Physics-Based and Closed-Form Model for Cryo-CMOS Subthreshold Swing

TL;DR

This paper introduces a physics-based, closed-form model for the subthreshold swing in cryogenic CMOS devices, enabling fast and accurate predictions of device behavior at low temperatures relevant for quantum computing and high-performance applications.

Contribution

It derives a novel closed-form analytical model for the subthreshold swing saturation trend from room temperature to cryogenic temperatures, improving upon previous empirical models.

Findings

Model accurately fits experimental data from 28-nm CMOS devices at 4.2 K.

Captures the full saturating trend of subthreshold swing at cryogenic temperatures.

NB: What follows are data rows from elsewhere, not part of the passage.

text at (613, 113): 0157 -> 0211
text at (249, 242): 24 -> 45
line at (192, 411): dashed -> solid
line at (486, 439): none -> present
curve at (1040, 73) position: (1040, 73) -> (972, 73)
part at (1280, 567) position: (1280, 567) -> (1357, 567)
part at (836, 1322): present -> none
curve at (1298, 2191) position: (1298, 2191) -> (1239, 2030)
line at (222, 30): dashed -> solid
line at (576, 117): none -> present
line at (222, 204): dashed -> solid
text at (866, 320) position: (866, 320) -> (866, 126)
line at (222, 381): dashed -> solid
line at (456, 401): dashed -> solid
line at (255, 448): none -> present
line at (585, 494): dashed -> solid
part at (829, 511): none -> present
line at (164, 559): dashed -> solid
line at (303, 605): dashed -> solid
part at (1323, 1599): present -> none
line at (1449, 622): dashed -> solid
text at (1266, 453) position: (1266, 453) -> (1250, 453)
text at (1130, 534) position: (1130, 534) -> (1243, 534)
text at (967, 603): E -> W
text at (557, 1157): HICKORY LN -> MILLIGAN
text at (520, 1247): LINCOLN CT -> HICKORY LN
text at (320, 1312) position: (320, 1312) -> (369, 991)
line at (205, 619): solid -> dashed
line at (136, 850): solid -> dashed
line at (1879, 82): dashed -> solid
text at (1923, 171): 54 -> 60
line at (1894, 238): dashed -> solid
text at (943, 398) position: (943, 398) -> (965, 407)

Provides a practical tool for device design and benchmarking in cryogenic electronics.

Abstract

Cryogenic semiconductor device models are essential in designing control systems for quantum devices and in benchmarking the benefits of cryogenic cooling for high-performance computing. In particular, the saturation of subthreshold swing due to band tails is an important phenomenon to include in low-temperature analytical MOSFET models as it predicts theoretical lower bounds on the leakage power and supply voltage in tailored cryogenic CMOS technologies with tuned threshold voltages. Previous physics-based modeling required to evaluate functions with no closed-form solutions, defeating the purpose of fast and efficient model evaluation. Thus far, only the empirically proposed expressions are in closed form. This article bridges this gap by deriving a physics-based and closed-form model for the full saturating trend of the subthreshold swing from room down to low temperature. The proposed model is compared against experimental data taken on some long and short devices from a commercial 28-nm bulk CMOS technology down to 4.2 K.